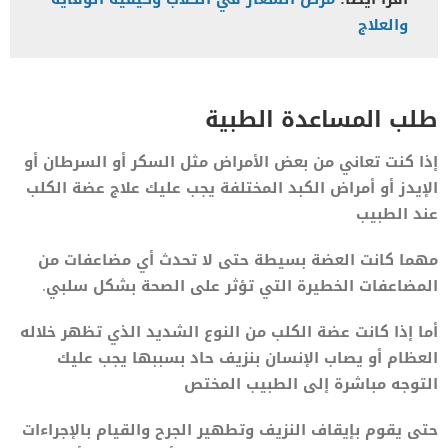
والعلاج
طلب المساعدة الطبية
إذا كنت تعاني من بعض الأمراض مثل السكر أو السرطان أو
الإيدز أو أمراض الكبد المختلفة يجب عليك علاج عضة الكلب
عند الطبيب
مهما كانت العضة بسيطة حتى لا تحدث أي مضاعفات من
المضاعفات الخطيرة التي تؤثر على الصحة بشكل سلبي.
أما إذا كانت عضة الكلب من النوع الشديد الذي تظهر خلاله
العظام أو يصاب الإنسان بنزيف حاد بسببها يجب عليك
التوجه مباشرة إلى الطبيب المختص
حتى يقوم بإيقاف النزيف وتطهير الجرح والقيام بالإجراءات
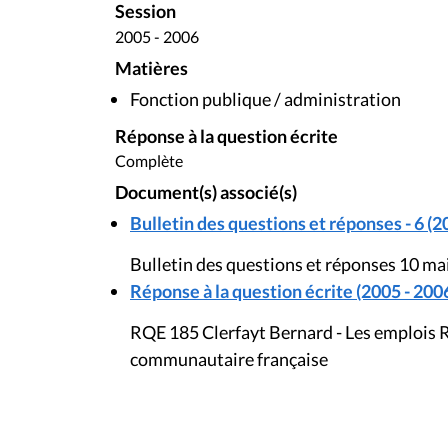
Session
2005 - 2006
Matières
Fonction publique / administration
Réponse à la question écrite
Complète
Document(s) associé(s)
Bulletin des questions et réponses - 6 (2
Bulletin des questions et réponses 10 ma
Réponse à la question écrite (2005 - 200
RQE 185 Clerfayt Bernard - Les emplois 
communautaire française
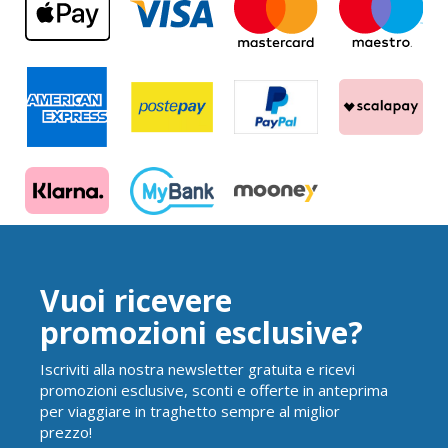
Vuoi ricevere
promozioni esclusive?
Iscriviti alla nostra newsletter gratuita e ricevi
promozioni esclusive, sconti e offerte in anteprima
per viaggiare in traghetto sempre al miglior
prezzo!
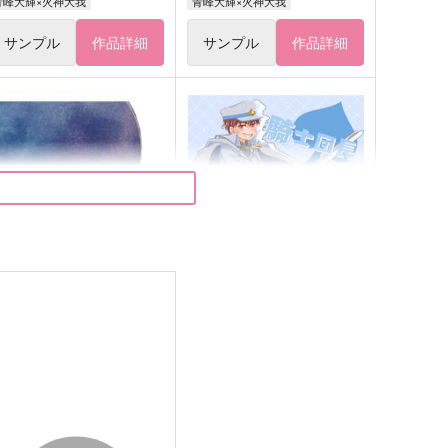
青峰大輝×火神大我
青峰大輝×火神大我
サンプル
作品詳細
サンプル
作品詳細
この感情に名前をつけるなら
騎士団長はショートパンツの
夢を見るか?
輝線星雲
Patrinia
29
円
（税込）
472
円
（税込）
青峰大輝×火神大我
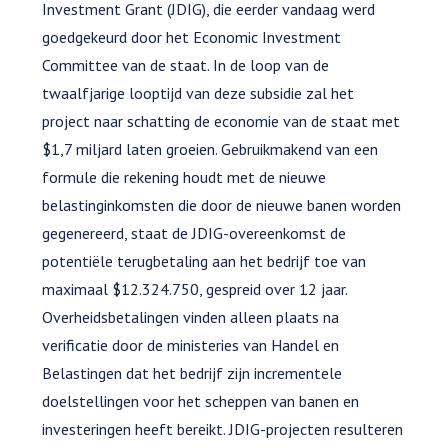
Investment Grant (JDIG), die eerder vandaag werd
goedgekeurd door het Economic Investment
Committee van de staat. In de loop van de
twaalfjarige looptijd van deze subsidie zal het
project naar schatting de economie van de staat met
$1,7 miljard laten groeien. Gebruikmakend van een
formule die rekening houdt met de nieuwe
belastinginkomsten die door de nieuwe banen worden
gegenereerd, staat de JDIG-overeenkomst de
potentiële terugbetaling aan het bedrijf toe van
maximaal $12.324.750, gespreid over 12 jaar.
Overheidsbetalingen vinden alleen plaats na
verificatie door de ministeries van Handel en
Belastingen dat het bedrijf zijn incrementele
doelstellingen voor het scheppen van banen en
investeringen heeft bereikt. JDIG-projecten resulteren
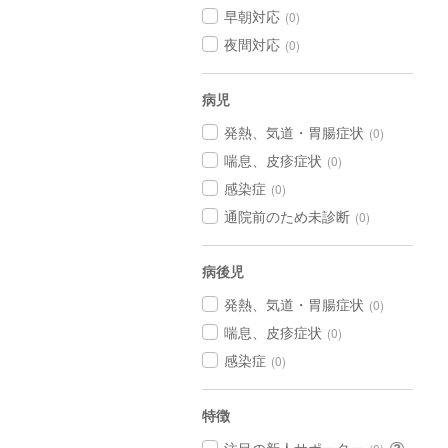
早朝対応
(0)
夜間対応
(0)
病児
発熱、気道・胃腸症状
(0)
喘息、皮疹症状
(0)
感染症
(0)
通院前のため未診断
(0)
病後児
発熱、気道・胃腸症状
(0)
喘息、皮疹症状
(0)
感染症
(0)
特徴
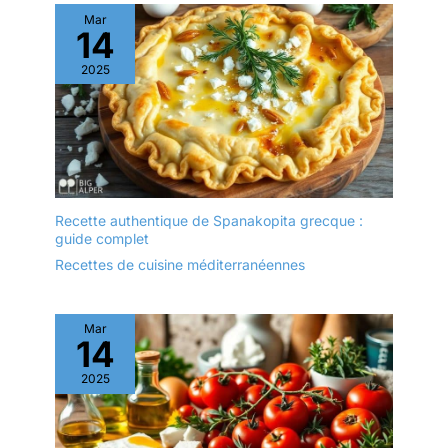
plusieurs pièces.
Mar
14
2025
Recette authentique de Spanakopita grecque :
guide complet
Recettes de cuisine méditerranéennes
Mar
14
2025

#### Assignment:
Your answer must be the exact lines from the records above, from the one containing "أما إذا كانت" through the one containing "Iscriviti alla nostra", both included, with every picture left out.

#### Your solution:
أما إذا كانت عضة الكلب من النوع الشديد الذي تظهر خلاله
العظام أو يصاب الإنسان بنزيف حاد بسببها يجب عليك
التوجه مباشرة إلى الطبيب المختص
حتى يقوم بإيقاف النزيف وتطهير الجرح والقيام بالإجراءات
Session
2005 - 2006
Matières
Fonction publique / administration
Réponse à la question écrite
Complète
Document(s) associé(s)
Bulletin des questions et réponses - 6 (2
Bulletin des questions et réponses 10 ma
Réponse à la question écrite (2005 - 200
RQE 185 Clerfayt Bernard - Les emplois 
communautaire française
Vuoi ricevere
promozioni esclusive?
Iscriviti alla nostra newsletter gratuita e ricevi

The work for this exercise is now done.